▶ _Work required_:
Your answer should consist of the lines holding "parameter", copied from the material below.

▶ _Dataset records_:
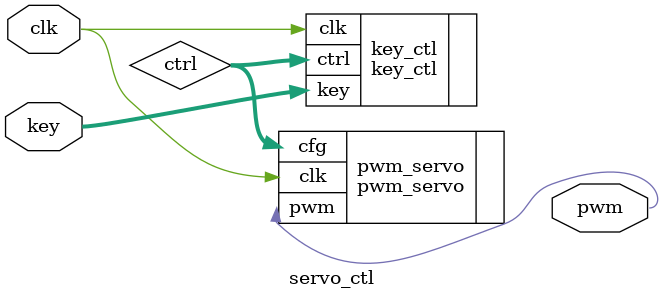
<source format=v>
`timescale 1ns / 1ps
`define UD #1

module servo_ctl(
    input       clk,
    input [1:0] key,
    
    output      pwm
);

   wire [7:0] ctrl;
   
   key_ctl key_ctl(
       .clk        (  clk   ),//input            clk,
       .key        (  key   ),//input            key,
                 
       .ctrl       (  ctrl  )//output     [1:0] ctrl
   );
   
   pwm_servo #(
       .CLK_FRE         (  24'd12_000_000  ),//parameter       CLK_FRE = 24'd12_000_000,                                              
       .PWM_CYCLE_TIME  (  4'd20           ) //parameter       PWM_CYCLE_TIME = 4'd3         // the time unit is 'ms'                 
   ) pwm_servo (                                                                                                             
       .clk             (  clk             ),//input       clk, // clock frequency is 12MHz.                                          
                                                                                                                           
       .cfg             (  ctrl            ),//input [7:0] cfg, // cfg[7]:1 forward 0:Reverse ,cfg[6:0] is the angle(0~90)            
                                                                                                                           
       .pwm             (  pwm             ) //output      pwm                                                                        
   );


endmodule

</source>
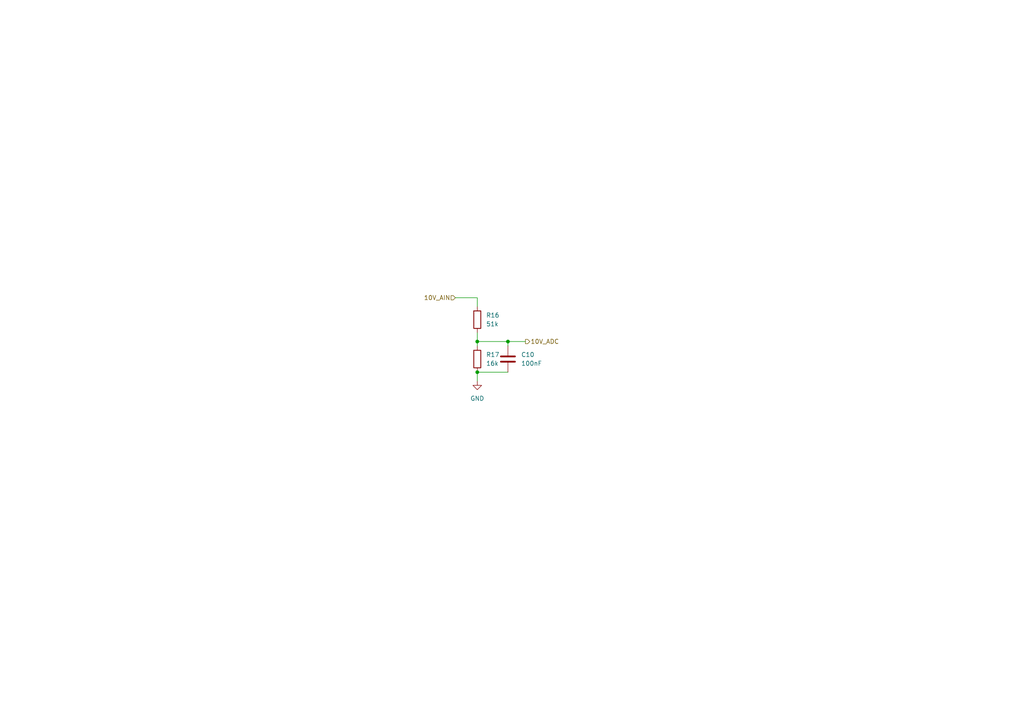
<source format=kicad_sch>
(kicad_sch
	(version 20250114)
	(generator "eeschema")
	(generator_version "9.0")
	(uuid "75d96c7c-c4c9-4ee6-addb-6438632cb428")
	(paper "A4")
	
	(junction
		(at 138.43 107.95)
		(diameter 0)
		(color 0 0 0 0)
		(uuid "576a65af-900e-4043-8456-50273e3d8a26")
	)
	(junction
		(at 138.43 99.06)
		(diameter 0)
		(color 0 0 0 0)
		(uuid "6fdbda12-2814-44bb-bc25-35c12aed7461")
	)
	(junction
		(at 147.32 99.06)
		(diameter 0)
		(color 0 0 0 0)
		(uuid "c58e4f90-ef83-46fd-989e-86b66d0de625")
	)
	(wire
		(pts
			(xy 138.43 96.52) (xy 138.43 99.06)
		)
		(stroke
			(width 0)
			(type default)
		)
		(uuid "0cdec24f-0387-4dd5-bf3b-ce2fd8d22981")
	)
	(wire
		(pts
			(xy 147.32 99.06) (xy 152.4 99.06)
		)
		(stroke
			(width 0)
			(type default)
		)
		(uuid "142b1068-d977-4fc5-99b3-d4fe0a3b1dc4")
	)
	(wire
		(pts
			(xy 138.43 107.95) (xy 138.43 110.49)
		)
		(stroke
			(width 0)
			(type default)
		)
		(uuid "15cbce29-89b1-4768-ace9-a02455e8275a")
	)
	(wire
		(pts
			(xy 138.43 86.36) (xy 138.43 88.9)
		)
		(stroke
			(width 0)
			(type default)
		)
		(uuid "1a57fc18-aa71-4809-ac90-694f7eb5ba83")
	)
	(wire
		(pts
			(xy 147.32 99.06) (xy 147.32 100.33)
		)
		(stroke
			(width 0)
			(type default)
		)
		(uuid "4c49268d-67fe-4feb-8976-a2a835e1c165")
	)
	(wire
		(pts
			(xy 138.43 99.06) (xy 147.32 99.06)
		)
		(stroke
			(width 0)
			(type default)
		)
		(uuid "6ee47fe6-e151-43a5-a970-338c4a95a2f5")
	)
	(wire
		(pts
			(xy 132.08 86.36) (xy 138.43 86.36)
		)
		(stroke
			(width 0)
			(type default)
		)
		(uuid "7cdee398-54ea-46b0-8126-dfe721c6c452")
	)
	(wire
		(pts
			(xy 138.43 107.95) (xy 147.32 107.95)
		)
		(stroke
			(width 0)
			(type default)
		)
		(uuid "9775a3c1-7f21-48e0-8c60-60e223360b33")
	)
	(wire
		(pts
			(xy 138.43 99.06) (xy 138.43 100.33)
		)
		(stroke
			(width 0)
			(type default)
		)
		(uuid "feddcf5d-6552-4fbd-928b-b106d16b1e32")
	)
	(hierarchical_label "10V_ADC"
		(shape output)
		(at 152.4 99.06 0)
		(effects
			(font
				(size 1.27 1.27)
			)
			(justify left)
		)
		(uuid "09d10ce5-f483-4679-bde3-2ab585f65a5b")
	)
	(hierarchical_label "10V_AIN"
		(shape input)
		(at 132.08 86.36 180)
		(effects
			(font
				(size 1.27 1.27)
			)
			(justify right)
		)
		(uuid "64c87776-cb88-49af-af64-22542e4cdc0d")
	)
	(symbol
		(lib_id "Device:R")
		(at 138.43 104.14 0)
		(unit 1)
		(exclude_from_sim no)
		(in_bom yes)
		(on_board yes)
		(dnp no)
		(fields_autoplaced yes)
		(uuid "6a307f0c-dec4-453f-9a66-7cfa4624acbb")
		(property "Reference" "R17"
			(at 140.97 102.8699 0)
			(effects
				(font
					(size 1.27 1.27)
				)
				(justify left)
			)
		)
		(property "Value" "16k"
			(at 140.97 105.4099 0)
			(effects
				(font
					(size 1.27 1.27)
				)
				(justify left)
			)
		)
		(property "Footprint" ""
			(at 136.652 104.14 90)
			(effects
				(font
					(size 1.27 1.27)
				)
				(hide yes)
			)
		)
		(property "Datasheet" "~"
			(at 138.43 104.14 0)
			(effects
				(font
					(size 1.27 1.27)
				)
				(hide yes)
			)
		)
		(property "Description" "Resistor"
			(at 138.43 104.14 0)
			(effects
				(font
					(size 1.27 1.27)
				)
				(hide yes)
			)
		)
		(pin "1"
			(uuid "3720cc91-0a95-4030-90c2-6dc97c8656d3")
		)
		(pin "2"
			(uuid "9e5d8863-e5a3-42a4-9962-82d039142733")
		)
		(instances
			(project "NIVARA"
				(path "/8290cc18-06d0-4e02-a781-29a61ebc321a/9e4d7a0c-a5eb-4e88-9036-0c35e68b279a/8c13851c-1f51-45db-a0c3-d4fd67e1b6ee"
					(reference "R17")
					(unit 1)
				)
			)
		)
	)
	(symbol
		(lib_id "Device:C")
		(at 147.32 104.14 0)
		(unit 1)
		(exclude_from_sim no)
		(in_bom yes)
		(on_board yes)
		(dnp no)
		(fields_autoplaced yes)
		(uuid "709f7130-a31b-4f07-b5d5-e5606b340b6b")
		(property "Reference" "C10"
			(at 151.13 102.8699 0)
			(effects
				(font
					(size 1.27 1.27)
				)
				(justify left)
			)
		)
		(property "Value" "100nF"
			(at 151.13 105.4099 0)
			(effects
				(font
					(size 1.27 1.27)
				)
				(justify left)
			)
		)
		(property "Footprint" ""
			(at 148.2852 107.95 0)
			(effects
				(font
					(size 1.27 1.27)
				)
				(hide yes)
			)
		)
		(property "Datasheet" "~"
			(at 147.32 104.14 0)
			(effects
				(font
					(size 1.27 1.27)
				)
				(hide yes)
			)
		)
		(property "Description" "Unpolarized capacitor"
			(at 147.32 104.14 0)
			(effects
				(font
					(size 1.27 1.27)
				)
				(hide yes)
			)
		)
		(pin "2"
			(uuid "795bd637-9872-4534-952e-73b2cb649aa6")
		)
		(pin "1"
			(uuid "59af38fd-916a-41c4-9e07-577ecf7bd300")
		)
		(instances
			(project "NIVARA"
				(path "/8290cc18-06d0-4e02-a781-29a61ebc321a/9e4d7a0c-a5eb-4e88-9036-0c35e68b279a/8c13851c-1f51-45db-a0c3-d4fd67e1b6ee"
					(reference "C10")
					(unit 1)
				)
			)
		)
	)
	(symbol
		(lib_id "power:GND")
		(at 138.43 110.49 0)
		(unit 1)
		(exclude_from_sim no)
		(in_bom yes)
		(on_board yes)
		(dnp no)
		(fields_autoplaced yes)
		(uuid "8926991f-06cf-4f9f-85d6-9ca4892d599e")
		(property "Reference" "#PWR041"
			(at 138.43 116.84 0)
			(effects
				(font
					(size 1.27 1.27)
				)
				(hide yes)
			)
		)
		(property "Value" "GND"
			(at 138.43 115.57 0)
			(effects
				(font
					(size 1.27 1.27)
				)
			)
		)
		(property "Footprint" ""
			(at 138.43 110.49 0)
			(effects
				(font
					(size 1.27 1.27)
				)
				(hide yes)
			)
		)
		(property "Datasheet" ""
			(at 138.43 110.49 0)
			(effects
				(font
					(size 1.27 1.27)
				)
				(hide yes)
			)
		)
		(property "Description" "Power symbol creates a global label with name \"GND\" , ground"
			(at 138.43 110.49 0)
			(effects
				(font
					(size 1.27 1.27)
				)
				(hide yes)
			)
		)
		(pin "1"
			(uuid "b6ed84ca-a022-4d89-92f5-831e034772cc")
		)
		(instances
			(project "NIVARA"
				(path "/8290cc18-06d0-4e02-a781-29a61ebc321a/9e4d7a0c-a5eb-4e88-9036-0c35e68b279a/8c13851c-1f51-45db-a0c3-d4fd67e1b6ee"
					(reference "#PWR041")
					(unit 1)
				)
			)
		)
	)
	(symbol
		(lib_id "Device:R")
		(at 138.43 92.71 0)
		(unit 1)
		(exclude_from_sim no)
		(in_bom yes)
		(on_board yes)
		(dnp no)
		(fields_autoplaced yes)
		(uuid "a15be0c1-3e2a-410a-887a-3ed22ce54612")
		(property "Reference" "R16"
			(at 140.97 91.4399 0)
			(effects
				(font
					(size 1.27 1.27)
				)
				(justify left)
			)
		)
		(property "Value" "51k"
			(at 140.97 93.9799 0)
			(effects
				(font
					(size 1.27 1.27)
				)
				(justify left)
			)
		)
		(property "Footprint" ""
			(at 136.652 92.71 90)
			(effects
				(font
					(size 1.27 1.27)
				)
				(hide yes)
			)
		)
		(property "Datasheet" "~"
			(at 138.43 92.71 0)
			(effects
				(font
					(size 1.27 1.27)
				)
				(hide yes)
			)
		)
		(property "Description" "Resistor"
			(at 138.43 92.71 0)
			(effects
				(font
					(size 1.27 1.27)
				)
				(hide yes)
			)
		)
		(pin "1"
			(uuid "417cd5e0-28e5-40a8-abf3-c874f604d0f0")
		)
		(pin "2"
			(uuid "feaa00ac-7655-494f-913b-45ccb5b8515f")
		)
		(instances
			(project "NIVARA"
				(path "/8290cc18-06d0-4e02-a781-29a61ebc321a/9e4d7a0c-a5eb-4e88-9036-0c35e68b279a/8c13851c-1f51-45db-a0c3-d4fd67e1b6ee"
					(reference "R16")
					(unit 1)
				)
			)
		)
	)
)

</source>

▶ _Task output_:
       .CLK_FRE         (  24'd12_000_000  ),//parameter       CLK_FRE = 24'd12_000_000,                                              
       .PWM_CYCLE_TIME  (  4'd20           ) //parameter       PWM_CYCLE_TIME = 4'd3         // the time unit is 'ms'                 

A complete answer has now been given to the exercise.